La mise à jour dynamique est une méthode qui permet d'ajouter, de supprimer ou de remplacer des enregistrements gérés par un serveur maître en lui envoyant un message spécifique (présiser qui envoie le message). La fonction est activée pour les zones où les clauses allow-update et update-policy.sont spécifiées.

Les changements effectués sont mémorisés dans un fichier journal (*.jnl). La commande rndc stop permet de s'assurer que la zone dynamique est bien à jour.

rndc stop : Arrête la mise à jour dynamique
rndc freeze zone : Désactive la mise à jour dynamique
rndc thaw zone : Réactive la mise à jour dynamique

rndc sync zone : Actualise la zone dynamique sans arrêter la mise à jour dynamique
rndc sync -clean : Supprime le fichier journal après actualisation de la zone.

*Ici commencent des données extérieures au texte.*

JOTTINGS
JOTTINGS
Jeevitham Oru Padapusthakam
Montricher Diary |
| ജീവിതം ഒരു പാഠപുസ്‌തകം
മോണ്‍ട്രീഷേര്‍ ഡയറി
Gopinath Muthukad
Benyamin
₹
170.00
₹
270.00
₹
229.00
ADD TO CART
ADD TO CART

Transfert incrémental des enregistrements d'une zone (IXFR) (RFC 1995)

Ce protocole permet de transférer aux DNS subalternes les seuls enregistrements modifiés d'une zone en opposition au protocole AXFR qui lui transmet tous les enregistrements de la zone.

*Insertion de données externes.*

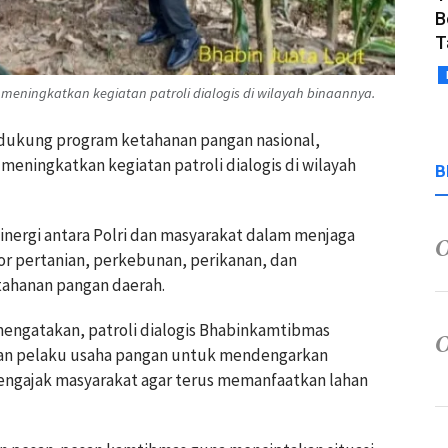
B
T
 meningkatkan kegiatan patroli dialogis di wilayah binaannya.
ndukung program ketahanan pangan nasional,
eningkatkan kegiatan patroli dialogis di wilayah
B
sinergi antara Polri dan masyarakat dalam menjaga
or pertanian, perkebunan, perikanan, dan
ahanan pangan daerah.
mengatakan, patroli dialogis Bhabinkamtibmas
dan pelaku usaha pangan untuk mendengarkan
mengajak masyarakat agar terus memanfaatkan lahan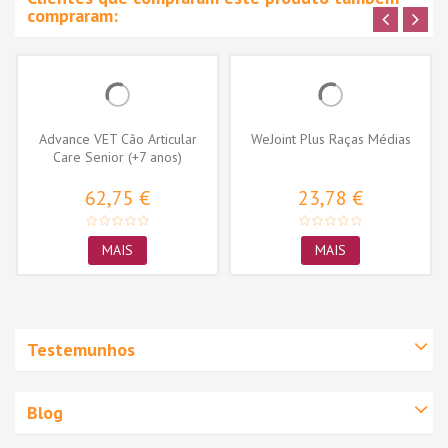
compraram:
Advance VET Cão Articular
WeJoint Plus Raças Médias
Care Senior (+7 anos)
62,75 €
23,78 €
MAIS
MAIS
Testemunhos
Blog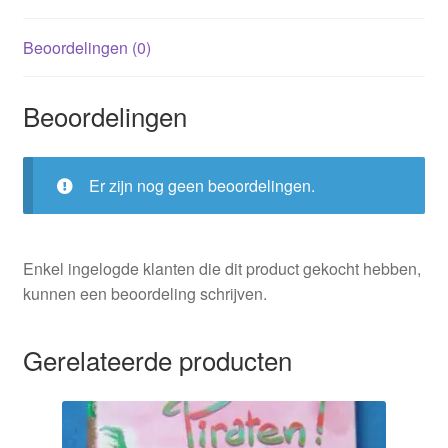
Beoordelingen (0)
Beoordelingen
Er zijn nog geen beoordelingen.
Enkel ingelogde klanten die dit product gekocht hebben,
kunnen een beoordeling schrijven.
Gerelateerde producten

Sur des zones dynamiques, le protocole IXFR est utilisé par défaut par le DNS maître et subalterne.
Au niveau du maître, Il est possible de désactiver manuellement IXFR via la directive 'provide-ixfr no' au niveau des options globales du serveur maître.
Au niveau du subalterne, il est possible de forcer le transfert de zone via AXFR via la directive 'request-ixfr no'.

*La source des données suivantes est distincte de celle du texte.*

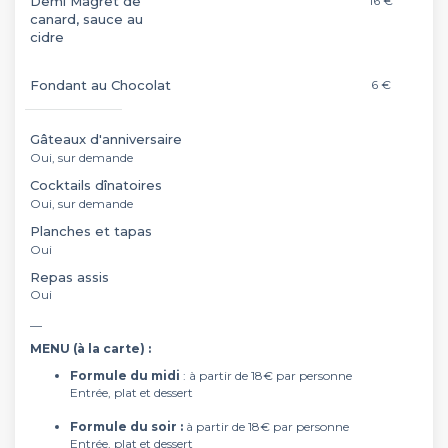
Demi Magret de
16 €
canard, sauce au
cidre
Fondant au Chocolat
6 €
Gâteaux d'anniversaire
Oui, sur demande
Cocktails dînatoires
Oui, sur demande
Planches et tapas
Oui
Repas assis
Oui
__
MENU (à la carte) :
Formule du midi
: à partir de 18€ par personne
Entrée, plat et dessert
Formule du soir :
à partir de 18€ par personne
Entrée, plat et dessert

Sur les zones manuelles (non dynamiques), la clause ixfr-from-differences doit être activée (positionnée à 'yes').

ixfr-from-differences yes

Dig : signification des flags

# dig jitsi.pbr.xyz
->
; <<>> DiG 9.11.4-P2-RedHat-9.11.4-9.P2.el7 <<>> jitsi.pbr.xyz
;; global options: +cmd
;; Got answer:
;; ->>HEADER<<- opcode: QUERY, status: NOERROR, id: 62098
;; flags: qr rd ra; QUERY: 1, ANSWER: 2, AUTHORITY: 0, ADDITIONAL: 1

;; OPT PSEUDOSECTION:
; EDNS: version: 0, flags:; udp: 4096
;; QUESTION SECTION:
;jitsi.pbr.xyz                 IN      A

;; ANSWER SECTION:
jitsi.pbr.xyz          604788  IN      CNAME   pbr.xyz
pbr.xyz.               590362  IN      A       84.64.154.124

qr : spécifie si la requête est une question (0) ou une réponse (1)
rd : spécifie si la récursion est demandée. Le bit positionné par défault dans la question est recopié dans la réponse pour demander au serveur de nom de poursuivre la recherche de façon récursive.
ra : spécifie si la récursion est autorisée.

Quelques exemples

# dig mx pbr18.xyz +short

Afficher la résolution inversée

# dig -x 8.8.8.8 +short

Tester  la résolution de nom à partir d'un autre DNS (ici celui de Free)

# dig @212.27.40.240 pbr18.xyz +short

Les enregistrement DNS.
A : Renvoie une adresse IPv4 pour un nom de host donné.

  • AAAA : Renvoie une adresse IPv6 pour un nom de host donné.
  • NS : Délègue la gestion d’une zone à un serveur de nom faisant autorité.
  • CNAME : Permet de réaliser un alias d’un host vers un autre.
  • SOA : Définit le Serveur Maitre du domaine.
  • PTR : Réalise l’inverse de l’enregistrement A ou AAAA, donne un nom de host (FQDN) pour une adresse IP.
  • MX : Nom du serveur de courrier du domaine.
  • TXT : Chaîne de caractères libres.